Because that is in His nature to give out of His excess and yet costs Him nothing. It is like seeing a smiling person who makes you smile. They are completely happy prior to your notice and remain happy regardless of how you respond. The pleasure you take from the other person's smile takes nothing away from him.
(November 30, 2017 at 11:54 am)Jörmungandr Wrote: Two things to note here. First, this raises the question of what it means to be a 'good' example of the kind of which God is an example. As noted with Steve, there appears to be some deep circularity here if God is both the specimen of a completed kind of his type, and also the standard setter as to what constitutes the completeness of his kind.

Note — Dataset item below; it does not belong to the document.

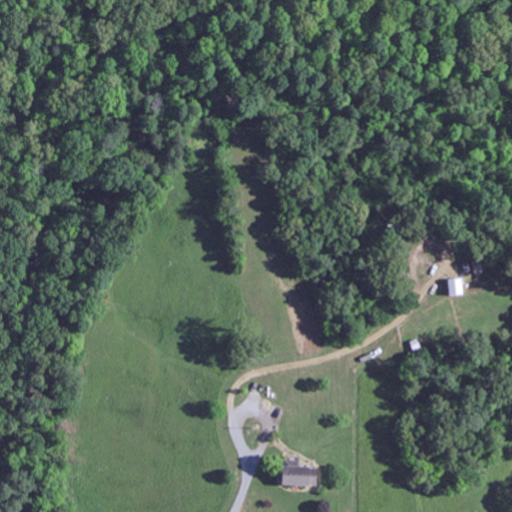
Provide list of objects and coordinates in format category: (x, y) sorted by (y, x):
building: (460, 288)
building: (302, 475)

I don’t know if it makes any sense to consider God a species within some other genus. My place-holder thought is that God serves as maximally great all-encompassing category like Plotinus’s mystical notion of “The All” or from the Book of Revelation, “the All in all.” That said, I have to punt on your objection. I’m still puzzling over this issue and will keep your concern in the back of my mind while doing so.
(November 30, 2017 at 11:54 am)Jörmungandr Wrote: …second thing to note is that if there is such a circularity involved, it essentially returns us to the starting line with the issue of the enhanced Euthyphro and your solution that God by necessity is morally perfect.
I’m not exactly understanding the objection since I do not see a logical argument being made in the first place. To my mind it is more like a dictionary entry. “The Good” and “God” are synonyms united by Aristotle’s observation in the Nichomochean Ethics that what men should most desire derives from a common source. For Christians, Scripture tells us that we are to "Love the Lord your God above all else." That sounds to me like the highest good.
I would say the true circularity enters when people try to develop ethical theories in the absence of some notion of a single highest good from which all other goods are derived. It has been my position all along that people choose whether or not to recognize that there is a highest Good, something most to be desired, that serves as an arbiter when deciding among various apparent goods, such as between temporary pleasure or loyalty to principle. It is only by choosing to believe there is some kind of highest good that allows people to debate about the relative value of some moral principle versus some other. Otherwise there can be no shoulds.